**提供された記録**
----------

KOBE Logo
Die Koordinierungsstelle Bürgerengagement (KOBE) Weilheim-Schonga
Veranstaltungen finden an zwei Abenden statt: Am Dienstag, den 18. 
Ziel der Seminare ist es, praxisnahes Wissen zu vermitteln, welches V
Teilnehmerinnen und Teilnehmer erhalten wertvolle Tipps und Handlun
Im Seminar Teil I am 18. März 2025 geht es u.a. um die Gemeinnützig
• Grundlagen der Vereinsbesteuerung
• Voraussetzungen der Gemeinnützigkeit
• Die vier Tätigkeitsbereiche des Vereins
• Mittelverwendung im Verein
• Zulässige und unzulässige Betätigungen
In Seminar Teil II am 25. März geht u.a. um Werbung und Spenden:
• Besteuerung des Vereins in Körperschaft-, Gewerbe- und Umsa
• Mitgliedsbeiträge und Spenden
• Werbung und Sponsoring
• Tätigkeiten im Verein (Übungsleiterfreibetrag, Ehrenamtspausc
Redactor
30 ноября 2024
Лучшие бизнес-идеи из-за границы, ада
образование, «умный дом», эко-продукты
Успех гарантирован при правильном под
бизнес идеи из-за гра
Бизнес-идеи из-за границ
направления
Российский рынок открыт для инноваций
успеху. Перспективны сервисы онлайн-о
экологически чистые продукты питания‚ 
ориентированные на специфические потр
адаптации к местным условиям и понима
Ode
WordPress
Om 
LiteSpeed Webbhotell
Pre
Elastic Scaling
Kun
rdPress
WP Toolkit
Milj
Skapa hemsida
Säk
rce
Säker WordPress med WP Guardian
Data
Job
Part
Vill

----------

**作業内容**
記録の全行を、一字一句変えずにそのまま返すこと。

**この作業の結果**
KOBE Logo
Die Koordinierungsstelle Bürgerengagement (KOBE) Weilheim-Schonga
Veranstaltungen finden an zwei Abenden statt: Am Dienstag, den 18. 
Ziel der Seminare ist es, praxisnahes Wissen zu vermitteln, welches V
Teilnehmerinnen und Teilnehmer erhalten wertvolle Tipps und Handlun
Im Seminar Teil I am 18. März 2025 geht es u.a. um die Gemeinnützig
• Grundlagen der Vereinsbesteuerung
• Voraussetzungen der Gemeinnützigkeit
• Die vier Tätigkeitsbereiche des Vereins
• Mittelverwendung im Verein
• Zulässige und unzulässige Betätigungen
In Seminar Teil II am 25. März geht u.a. um Werbung und Spenden:
• Besteuerung des Vereins in Körperschaft-, Gewerbe- und Umsa
• Mitgliedsbeiträge und Spenden
• Werbung und Sponsoring
• Tätigkeiten im Verein (Übungsleiterfreibetrag, Ehrenamtspausc
Redactor
30 ноября 2024
Лучшие бизнес-идеи из-за границы, ада
образование, «умный дом», эко-продукты
Успех гарантирован при правильном под
бизнес идеи из-за гра
Бизнес-идеи из-за границ
направления
Российский рынок открыт для инноваций
успеху. Перспективны сервисы онлайн-о
экологически чистые продукты питания‚ 
ориентированные на специфические потр
адаптации к местным условиям и понима
Ode
WordPress
Om 
LiteSpeed Webbhotell
Pre
Elastic Scaling
Kun
rdPress
WP Toolkit
Milj
Skapa hemsida
Säk
rce
Säker WordPress med WP Guardian
Data
Job
Part
Vill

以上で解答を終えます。